Ce débat est très difficile. Ses enjeux sont considérables, en Méditerranée orientale, à l'égard du monde musulman mais aussi de nos compatriotes, en Turquie comme en France et plus globalement dans l'affrontement qui nous oppose aux obscurantistes et aux terroristes d'Al-Qaeda comme à l'hégémonisme américain. Il mérite que l'on mette un peu d'ordre dans ses pensées, de sérieux dans ses propos et de responsabilité dans ses actes.

Un calendrier est proposé : 2006 pour l'ouverture des négociations, 2015 pour leur conclusion. Si jusqu'ici aucune négociation ne s'est soldée par un échec, c'est parce qu'au moment de voter l'adhésion certains n'ont pas pris leurs responsabilités. En parallèle, nous aurons à nous prononcer sur le traité constitutionnel, sans doute à l'automne 2005, puis s'engageront les négociations sur les perspectives financières 2007-2013. Il faut dire très clairement que si l'Europe ne se dote ni d'une capacité démocratique rénovée ni des moyens de défendre sa puissance et son modèle, alors nous voterons non à cette adhésion comme d'ailleurs à toute autre, en cohérence avec nos positions passées. Mais cela ne peut en aucun cas se confondre avec un refus injustifiable de poursuivre des négociations d'ailleurs déjà engagées.

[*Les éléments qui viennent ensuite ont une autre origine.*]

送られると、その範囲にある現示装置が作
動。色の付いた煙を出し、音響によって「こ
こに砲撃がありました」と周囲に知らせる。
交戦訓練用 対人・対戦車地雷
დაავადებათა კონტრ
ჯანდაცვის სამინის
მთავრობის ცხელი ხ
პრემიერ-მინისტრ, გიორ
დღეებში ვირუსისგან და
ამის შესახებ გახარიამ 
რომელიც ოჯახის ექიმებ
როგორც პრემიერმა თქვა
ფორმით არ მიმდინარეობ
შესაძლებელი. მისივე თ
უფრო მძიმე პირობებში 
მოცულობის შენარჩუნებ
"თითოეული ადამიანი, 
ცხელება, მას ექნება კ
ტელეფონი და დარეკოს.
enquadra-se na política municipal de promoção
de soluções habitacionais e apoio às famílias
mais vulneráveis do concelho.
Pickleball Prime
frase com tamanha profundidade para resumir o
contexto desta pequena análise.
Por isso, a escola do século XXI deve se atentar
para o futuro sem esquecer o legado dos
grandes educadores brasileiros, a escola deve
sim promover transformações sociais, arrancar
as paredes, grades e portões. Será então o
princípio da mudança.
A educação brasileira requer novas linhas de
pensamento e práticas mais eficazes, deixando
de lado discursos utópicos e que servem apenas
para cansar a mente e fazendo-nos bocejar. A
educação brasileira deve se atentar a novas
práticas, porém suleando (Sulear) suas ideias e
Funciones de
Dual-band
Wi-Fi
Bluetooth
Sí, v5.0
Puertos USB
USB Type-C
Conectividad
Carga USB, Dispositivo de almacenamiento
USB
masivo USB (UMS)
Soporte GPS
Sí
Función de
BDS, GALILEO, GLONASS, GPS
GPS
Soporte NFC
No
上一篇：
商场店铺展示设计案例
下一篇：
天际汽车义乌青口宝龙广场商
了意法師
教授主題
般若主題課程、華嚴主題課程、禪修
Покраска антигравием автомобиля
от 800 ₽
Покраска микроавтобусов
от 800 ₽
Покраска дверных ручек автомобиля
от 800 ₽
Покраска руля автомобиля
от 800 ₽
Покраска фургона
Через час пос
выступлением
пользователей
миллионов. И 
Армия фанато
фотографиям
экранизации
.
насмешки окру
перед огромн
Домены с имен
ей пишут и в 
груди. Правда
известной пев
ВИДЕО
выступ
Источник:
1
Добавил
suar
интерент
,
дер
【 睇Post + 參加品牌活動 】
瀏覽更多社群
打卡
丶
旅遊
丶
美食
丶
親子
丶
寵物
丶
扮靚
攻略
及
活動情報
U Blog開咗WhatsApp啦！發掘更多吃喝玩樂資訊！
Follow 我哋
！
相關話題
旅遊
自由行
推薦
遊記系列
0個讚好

C'est pourquoi plutôt que de s'appuyer aujourd'hui sur un nationalisme et des peurs que nos positions ont toujours eu pour ambition de combattre, nous préférons assumer nos responsabilités que de nous en défausser sur la seule Turquie. Disons clairement aux Turcs, et encore plus à tous les dirigeants européens, qu'ouverture des négociations ne vaut pas adhésion, et que nous conditionnons cette adhésion non seulement aux progrès que la Turquie doit encore accomplir mais à la réforme des institutions européennes et à une nouvelle ambition pour l'Union. De ce point de vue, voter non au projet de traité constitutionnel est un préalable et presque, face à la confusion des temps et aux crises qui s'y préparent, une ardente obligation.